For months now, Brideshead Revisited fans the world over have been atwitter over the possibility the new feature film based on Evelyn Waugh's beloved 1945 novel would NOT include an appearance by Aloysius the teddy bear.

How could the film-makers edit Aloysius out?

He's not just a stuffed animal, you cried, but a symbol, essential to Waugh's tale of lost innocence.

Well, I've seen the movie, boys and girls, and rest easy: Aloysius made the cut.

Wait a second. Aloysius the teddy bear? Doesn't ring a bell?

Good. You're cleared for admission to the movie, which caters less to the loyal constituency who know and love the book or 11-hour television adaptation than it does to folks who've never heard of either.

But first, let me bring the newbies up to speed.

Set in England during the years leading up to World War 2, Brideshead is a story of friendship, doomed love, the crumbling English aristocracy and the power of religion to heal and hurt.

All that swirls around the head of Charles Ryder (Matthew Goode), a young, middle-class atheist who, while a student at Oxford, becomes infatuated with the family of one of his school chums, Lord Sebastian Flyte (Ben Whishaw).

Sebastian is one of the great guilt-ridden characters of 20th-century English literature.

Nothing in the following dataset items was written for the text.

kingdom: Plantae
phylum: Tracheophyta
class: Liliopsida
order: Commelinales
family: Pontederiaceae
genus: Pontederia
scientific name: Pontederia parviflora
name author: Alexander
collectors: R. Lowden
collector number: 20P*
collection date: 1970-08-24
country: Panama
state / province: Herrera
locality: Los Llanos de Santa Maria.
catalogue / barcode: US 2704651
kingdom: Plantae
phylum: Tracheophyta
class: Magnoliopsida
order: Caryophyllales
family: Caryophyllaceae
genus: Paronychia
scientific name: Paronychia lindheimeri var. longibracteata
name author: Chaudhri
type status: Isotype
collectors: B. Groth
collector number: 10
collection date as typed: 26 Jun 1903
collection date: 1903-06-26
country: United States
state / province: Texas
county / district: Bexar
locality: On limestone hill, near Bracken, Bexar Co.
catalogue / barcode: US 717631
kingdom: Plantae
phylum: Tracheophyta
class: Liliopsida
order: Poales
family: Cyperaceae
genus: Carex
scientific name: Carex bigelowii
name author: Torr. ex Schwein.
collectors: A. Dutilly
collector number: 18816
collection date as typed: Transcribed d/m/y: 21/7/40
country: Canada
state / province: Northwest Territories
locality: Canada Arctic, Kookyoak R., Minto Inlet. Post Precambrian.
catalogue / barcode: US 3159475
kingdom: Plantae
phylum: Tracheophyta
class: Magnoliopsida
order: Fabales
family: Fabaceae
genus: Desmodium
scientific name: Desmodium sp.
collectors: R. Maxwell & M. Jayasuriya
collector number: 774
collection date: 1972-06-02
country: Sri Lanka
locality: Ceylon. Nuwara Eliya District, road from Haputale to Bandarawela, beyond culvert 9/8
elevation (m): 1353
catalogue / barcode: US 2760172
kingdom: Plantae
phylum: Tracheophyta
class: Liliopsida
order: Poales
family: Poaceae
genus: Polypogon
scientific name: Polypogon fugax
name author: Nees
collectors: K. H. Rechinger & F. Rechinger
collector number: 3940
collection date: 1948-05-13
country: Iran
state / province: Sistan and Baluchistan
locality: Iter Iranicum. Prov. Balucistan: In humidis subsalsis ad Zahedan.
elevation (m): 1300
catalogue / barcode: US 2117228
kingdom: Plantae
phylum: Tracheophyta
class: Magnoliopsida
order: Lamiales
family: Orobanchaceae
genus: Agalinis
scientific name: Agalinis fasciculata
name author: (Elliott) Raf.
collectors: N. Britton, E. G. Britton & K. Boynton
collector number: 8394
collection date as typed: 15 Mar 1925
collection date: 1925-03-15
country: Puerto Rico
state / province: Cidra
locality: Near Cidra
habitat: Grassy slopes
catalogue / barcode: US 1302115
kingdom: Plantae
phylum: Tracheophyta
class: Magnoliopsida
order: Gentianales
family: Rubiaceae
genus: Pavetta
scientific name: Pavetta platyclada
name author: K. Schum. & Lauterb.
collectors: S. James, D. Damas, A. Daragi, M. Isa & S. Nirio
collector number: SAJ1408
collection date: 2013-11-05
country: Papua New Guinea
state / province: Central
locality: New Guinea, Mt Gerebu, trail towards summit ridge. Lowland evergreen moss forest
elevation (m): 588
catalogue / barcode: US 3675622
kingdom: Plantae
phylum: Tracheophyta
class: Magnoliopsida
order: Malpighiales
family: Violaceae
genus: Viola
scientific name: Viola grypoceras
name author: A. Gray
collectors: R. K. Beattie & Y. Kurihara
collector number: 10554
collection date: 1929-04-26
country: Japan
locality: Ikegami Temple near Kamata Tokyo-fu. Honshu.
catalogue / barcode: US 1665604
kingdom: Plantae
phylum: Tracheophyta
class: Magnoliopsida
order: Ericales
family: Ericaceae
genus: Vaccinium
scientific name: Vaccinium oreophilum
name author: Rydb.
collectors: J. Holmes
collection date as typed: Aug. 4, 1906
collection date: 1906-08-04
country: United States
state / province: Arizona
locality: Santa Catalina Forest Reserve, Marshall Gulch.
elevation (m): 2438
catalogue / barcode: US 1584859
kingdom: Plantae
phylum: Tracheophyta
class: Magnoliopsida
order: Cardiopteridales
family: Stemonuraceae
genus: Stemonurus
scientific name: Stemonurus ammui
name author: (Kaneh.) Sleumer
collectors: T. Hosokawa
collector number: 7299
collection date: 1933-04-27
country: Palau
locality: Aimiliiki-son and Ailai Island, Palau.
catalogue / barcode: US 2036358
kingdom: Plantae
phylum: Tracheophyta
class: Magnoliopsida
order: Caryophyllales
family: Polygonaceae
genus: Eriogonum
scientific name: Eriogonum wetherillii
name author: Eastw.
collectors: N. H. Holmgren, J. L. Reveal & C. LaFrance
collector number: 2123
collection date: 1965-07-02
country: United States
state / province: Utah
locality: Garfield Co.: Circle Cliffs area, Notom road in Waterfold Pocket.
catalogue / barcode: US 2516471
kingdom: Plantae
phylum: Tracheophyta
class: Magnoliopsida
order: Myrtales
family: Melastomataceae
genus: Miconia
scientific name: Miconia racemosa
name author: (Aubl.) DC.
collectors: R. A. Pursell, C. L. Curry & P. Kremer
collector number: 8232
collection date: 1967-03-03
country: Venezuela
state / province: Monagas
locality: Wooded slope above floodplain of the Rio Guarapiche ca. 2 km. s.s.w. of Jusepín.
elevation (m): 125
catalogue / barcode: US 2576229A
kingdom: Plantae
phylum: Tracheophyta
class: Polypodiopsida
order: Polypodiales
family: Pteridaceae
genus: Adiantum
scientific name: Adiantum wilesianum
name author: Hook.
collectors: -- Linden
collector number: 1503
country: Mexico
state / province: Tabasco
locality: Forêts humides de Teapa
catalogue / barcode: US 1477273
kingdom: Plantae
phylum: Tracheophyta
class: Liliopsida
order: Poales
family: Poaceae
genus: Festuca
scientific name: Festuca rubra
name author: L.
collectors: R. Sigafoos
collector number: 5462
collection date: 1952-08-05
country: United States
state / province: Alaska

The dipsomaniacal gay scion of an aristocratic Catholic family, he marches around campus with a large stuffed bear tucked under one arm and a bottle of booze under the other.

Together, Sebastian and Charles embark on an ambiguous relationship.

Something halfway between friendship and romance, although for Sebastian it is almost certainly closer to romance.

But here's a problem.

Charles is both less antisocial and less gay than Sebastian, whose sister, Julia (Hayley Atwell), soon turns Charles' head.

Their affair soon runs afoul of Julia's domineering mother, Lady Marchmain (Emma Thompson), who cannot allow her daughter to marry a non-believer, and Sebastian, who runs away to Morocco to nurse his broken heart.

That leaves Charles solo and at the mercy of Lady Marchmain, whom Thompson plays as a sort of Mummie Dearest with a stiff upper lip.

OK, now for the quibbles.

In the process of boiling down Waugh's already dense - if less than epic - novel into a feature-length film, it has become slightly . . . deformed.

Purists, however, may be most alarmed to see how the love triangle has mutated, overshadowing the book's themes of God and redemption, and how timelines have been compressed.

The problem isn't that this Brideshead doesn't uphold the integrity of the book.

For the most part, it does, in the way that a postcard from the beach, or a souvenir T-shirt, upholds the integrity of your summer vacation.

It evokes, rather than misrepresents.

- Brideshead Revisited opens in theatres around the country on Thursday.